Multifactorial analysis of postoperative incisional infection in ankle fractures.
| Risk factor | HR | CI 95% | P value |
|---|---|---|---|
| Age | |||
| <60 yr | Reference | - | - |
| >=60 yr | 1.885 | 1.156–3.045 | .021 |
| BMI | |||
| <24 | Reference | - | - |
| >=24 | 3.007 | 0.697–12.962 | .140 |
| Smoking | |||
| No | Reference | - | - |
| Yes | 2.246 | 0.267–18.920 | .457 |
| Diabetes | |||
| No | Reference | - | - |
| Yes | 1.625 | 1.095–2.876 | .042 |
| Hypertension | |||
| No | Reference | - | - |
| Yes | 1.112 | 0.510–2.425 | .789 |
| Open fracture | |||
| No | Reference | - | - |
| Yes | 5.564 | 3.099–9.990 | <.001 |
| Albumin | |||
| >=35g/L | Reference | - | - |
| <35g/L | 2.618 | 1.217–4.215 | .007 |
| Antimicrobial drugs | |||
| Yes | Reference | - | - |
| No | 1.965 | 0.935–4.132 | .075 |
| ASA classification | |||
| No | Reference | - | - |
| Yes | 1.478 | 0.565–3.866 | .425 |
| Operation time | |||
| No | Reference | - | - |
| Yes | 1.606 | 1.077–3.247 | .033 |
BMI = body mass index.
3.3. Nomogram development and validation
A nomogram was drawn using screened independent risk factors and used to predict the risk of postoperative incisional infection in ankle fractures (Fig. 1). Receiver operating characteristic curves were then plotted for the training and validation sets, and the corresponding area under the curves were calculated to be 0.778 and 0.842 (Figure 2A, B). In addition, the calibration curves were plotted, indicating that the nomogram-predicted risk agreed well with the actual risk of occurrence and had good predictive ability (Figure 2C, D). Also, decision curve analysis showed that the nomogram had a good predictive ability (Figure 2E, F).
Figure 1.
Nomogram for predicting the risk of incisional infection after ankle fracture surgery.
Figure 2.
ROC curves of the nomogram for predicting incisional infection in the training set (A) and the validation set (B). Calibration curves of the nomogram for predicting incisional infection in the training set (C) and the validation set (D). DCA of the Nomogram for predicting incisional infection in the training set (E) and the validation set (F). DCA = decision curve analysis, ROC = receiver operating characteristic.
4. Discussion
Despite current advances in operating room aseptic conditions, sterilization methods, protective measures, surgical techniques, and routine antibiotic prophylaxis protocols, incisional infections remain the most common and costly postoperative fracture complication.[15,16]Incisional infections lead to an increased risk of internal fixation infection when the internal fixation needs to be removed, which can increase complications and mortality, as well as the economic and social burden. The current study collected clinical data from patients with ankle fractures over the past 5 years to develop a clinical prediction model for predicting the risk of incisional infection after ankle fracture surgery.
In this study, we used predictors that are common and easily identified in clinical practice, and developed this nomogram prediction model based on 5 independent risk factors identified, and model validation determined that the model developed in this study has good predictive power.
The results of the study showed that age is a risk factor for postoperative incisional infection in patients with ankle fractures. The body’s functions decline with age, the body’s immunity and tissue repair capacity decrease, and the body’s resistance decreases.[17] The combined underlying disease is also a susceptible cause of postoperative incisional infections.[18]
The results of the study showed that having diabetes is a risk factor for postoperative incisional infection in patients with ankle fractures. Patients with diabetes often have decreased body immunity and poor body composition, and elevated blood glucose provides a good environment for bacteria to survive and reproduce.[19] At the same time, diabetes can cause vascular lesions in the body, especially in the distal extremities, which are more prone to incisional infections.
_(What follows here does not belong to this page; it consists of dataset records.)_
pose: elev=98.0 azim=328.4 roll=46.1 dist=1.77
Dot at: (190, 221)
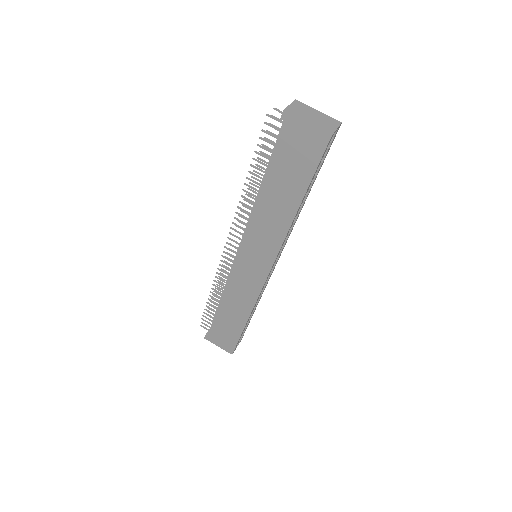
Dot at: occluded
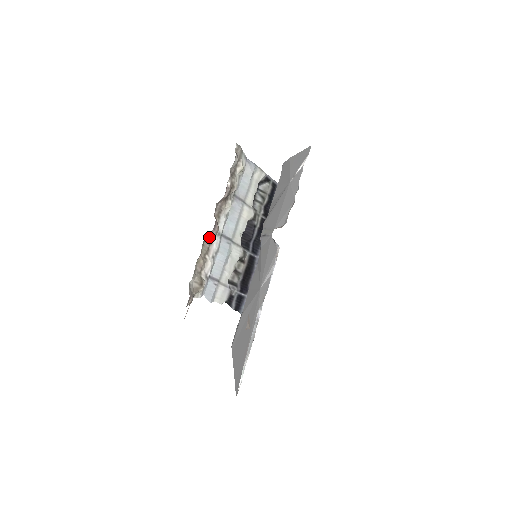
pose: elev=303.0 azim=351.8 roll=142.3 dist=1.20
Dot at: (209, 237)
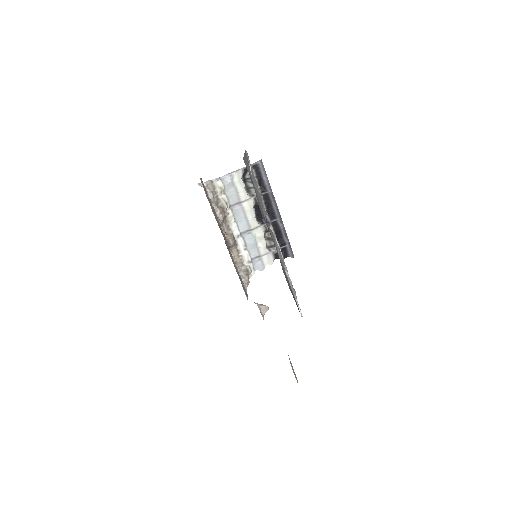
Dot at: (232, 246)
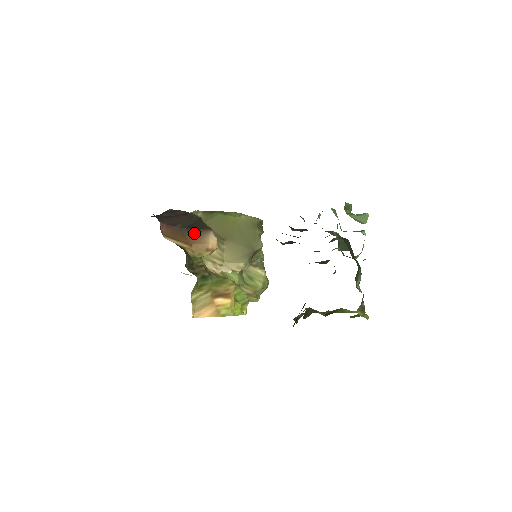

Studies have confirmed that the risk of postoperative infection increases by 10% to 50% in patients with diabetes mellitus.[20] Therefore, blood glucose needs to be controlled within the ideal range during the surgical period to reduce the risk of incisional infection.
The results of the study showed that open fractures are a risk factor for postoperative incisional infections in patients with ankle fractures. There is a potential risk of skin or mucous membrane rupture at the open fracture, and the fracture end is connected to the outside world, which makes it easy for bacteria to enter the local tissues.[21] When the body is weak or the local blood transport is poor, the latent bacteria will multiply rapidly and lead to incisional infection.[22] Therefore, open fractures should be debrided as early as possible, and those with more serious injuries should be debrided in the operating room, while removing soft tissues that have lost blood flow and removing foreign bodies.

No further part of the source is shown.